A look tilted down at the ground at his side serves as after-the-fact acknowledgement that it may have been a disproportionate escalation of violence. Especially given that the Thing didn't exactly belong to him to begin with.

So it goes.

A guy, a thing, at some unspecified time. Flint is not actually a good story teller, Cruikshank thinks, but then again, getting hit in the face in Dornie is not actually so much of an event. And he himself has a bias towards lavish details, whether or not they happen to be true. His smile is small and pointy and tolerant, and he doesn't press for more.

"Then I imagine you'll fit right in," is a little dry on the topic of disproportionate escalations of violence, and with that, Cruikshank snags a hold of grassy terrain and pushes himself up to stand, leather bag swinging against his hip. "They're not very fond of wolves around here, though.
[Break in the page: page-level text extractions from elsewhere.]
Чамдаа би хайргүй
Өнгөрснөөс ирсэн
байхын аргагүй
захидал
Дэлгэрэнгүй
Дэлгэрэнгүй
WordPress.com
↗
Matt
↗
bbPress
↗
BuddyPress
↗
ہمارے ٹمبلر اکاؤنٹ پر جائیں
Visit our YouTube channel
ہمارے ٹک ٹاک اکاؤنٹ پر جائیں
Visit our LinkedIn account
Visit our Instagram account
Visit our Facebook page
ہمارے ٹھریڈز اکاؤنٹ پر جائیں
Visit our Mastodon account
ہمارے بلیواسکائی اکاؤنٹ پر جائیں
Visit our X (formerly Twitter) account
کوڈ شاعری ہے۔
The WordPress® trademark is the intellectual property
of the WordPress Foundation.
For reference."

Flint is not a good story teller when he's telling on himself, it's true. He seems to know it, brows furrowed in half-hearted apology.
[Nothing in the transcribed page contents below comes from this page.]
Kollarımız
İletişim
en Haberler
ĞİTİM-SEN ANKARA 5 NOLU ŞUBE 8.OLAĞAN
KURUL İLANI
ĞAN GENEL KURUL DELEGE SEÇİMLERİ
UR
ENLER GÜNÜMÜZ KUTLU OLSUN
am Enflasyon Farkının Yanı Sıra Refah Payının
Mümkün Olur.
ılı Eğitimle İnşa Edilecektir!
One that maybe pointedly doesn't carry over into offering greater detail. He looks away instead, one sleeve scuffed at lingering damp in the scruff under his nose. When he looks up again, Cruikshank is standing and he nearly moves to follow on impulse, weight shifted awkwardly to one side when he realizes a natural incline towards where are we going is actually where is he going. It's slightly pathetic. In a witless kind of way.

He remains seated.

"Yeah," he agrees. Yyyeah. On that note: "…Maybe don't mention to anyone that you saw me."

"I didn't see anything," is— not argumentative, or defensive, just a promise. Cruikshank is not a generous or even particularly nice person, but it suits him not at all to anger a werewolf; there are less dangerous ways to win the approval of Dornie's powers that be, or avoid their attention altogether. He's gone, soon, following the direction of the stream and only followed by the swoop of a magpie who'd been watching from a high perch, flapping furious in his wake.

Soon after, the only evidence he was there at all is the still lingering smell of long-rotted flesh.

Deckard watches him go without saying thanks a third time.

A few minutes pass in relative stillness and peace. Birds chirping. Water babbling. Grass to pull at. This is what not stalking people looks like, when he concentrates on it.

He should probably find a place to stay.